** Opening Source material block **
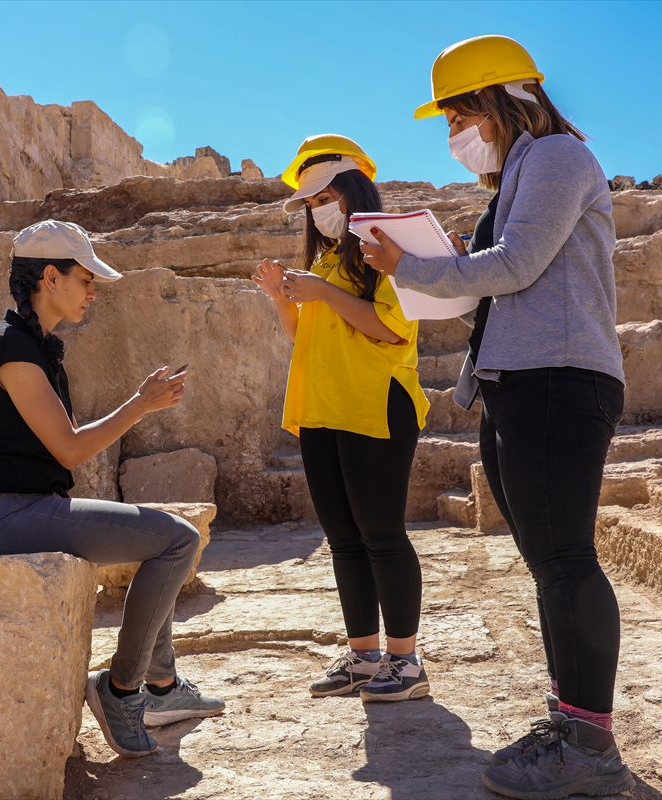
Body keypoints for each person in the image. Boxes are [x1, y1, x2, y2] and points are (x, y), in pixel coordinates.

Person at [361, 35, 635, 799]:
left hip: (557, 381)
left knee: (567, 560)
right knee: (552, 563)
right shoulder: (520, 171)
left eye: (456, 115)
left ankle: (588, 745)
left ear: (497, 103)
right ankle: (572, 722)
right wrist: (447, 261)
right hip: (524, 382)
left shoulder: (554, 159)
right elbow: (503, 275)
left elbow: (516, 267)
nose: (453, 133)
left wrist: (407, 265)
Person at [0, 219, 224, 759]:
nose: (92, 291)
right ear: (50, 278)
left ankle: (164, 688)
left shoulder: (37, 345)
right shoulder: (8, 345)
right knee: (176, 540)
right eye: (86, 279)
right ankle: (122, 690)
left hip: (31, 510)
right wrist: (140, 403)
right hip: (5, 518)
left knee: (161, 539)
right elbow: (70, 449)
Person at [253, 134, 432, 704]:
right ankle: (363, 657)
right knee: (344, 539)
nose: (317, 209)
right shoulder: (328, 260)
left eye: (324, 196)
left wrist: (324, 293)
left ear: (353, 190)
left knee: (381, 533)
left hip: (376, 402)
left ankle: (406, 663)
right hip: (323, 406)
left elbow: (391, 329)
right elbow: (301, 334)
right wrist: (281, 296)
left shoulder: (389, 248)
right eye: (310, 203)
** Closing Source material block **
• **What you need to do**
If an entry above holds a picture, leave that picture out and print the rest exactly.

• **Response to this task**
Body keypoints for each person in the image. Boxes are [x1, y1, x2, y2] and points are (x, y), in pixel coordinates.

Person at [361, 35, 635, 799]:
left hip: (557, 381)
left knee: (567, 560)
right knee: (552, 563)
right shoulder: (520, 171)
left eye: (456, 115)
left ankle: (588, 745)
left ear: (497, 103)
right ankle: (572, 722)
right wrist: (447, 261)
right hip: (524, 382)
left shoulder: (554, 159)
right elbow: (503, 275)
left elbow: (516, 267)
nose: (453, 133)
left wrist: (407, 265)
Person at [0, 219, 224, 759]:
nose: (92, 291)
right ear: (50, 278)
left ankle: (164, 688)
left shoulder: (37, 345)
right shoulder: (8, 345)
right knee: (176, 540)
right eye: (86, 279)
right ankle: (122, 690)
left hip: (31, 510)
right wrist: (140, 403)
right hip: (5, 518)
left knee: (161, 539)
right elbow: (70, 449)
Person at [253, 134, 432, 704]:
right ankle: (363, 657)
right knee: (344, 539)
nose: (317, 209)
right shoulder: (328, 260)
left eye: (324, 196)
left wrist: (324, 293)
left ear: (353, 190)
left knee: (381, 533)
left hip: (376, 402)
left ankle: (406, 663)
right hip: (323, 406)
left elbow: (391, 329)
right elbow: (301, 334)
right wrist: (281, 296)
left shoulder: (389, 248)
right eye: (310, 203)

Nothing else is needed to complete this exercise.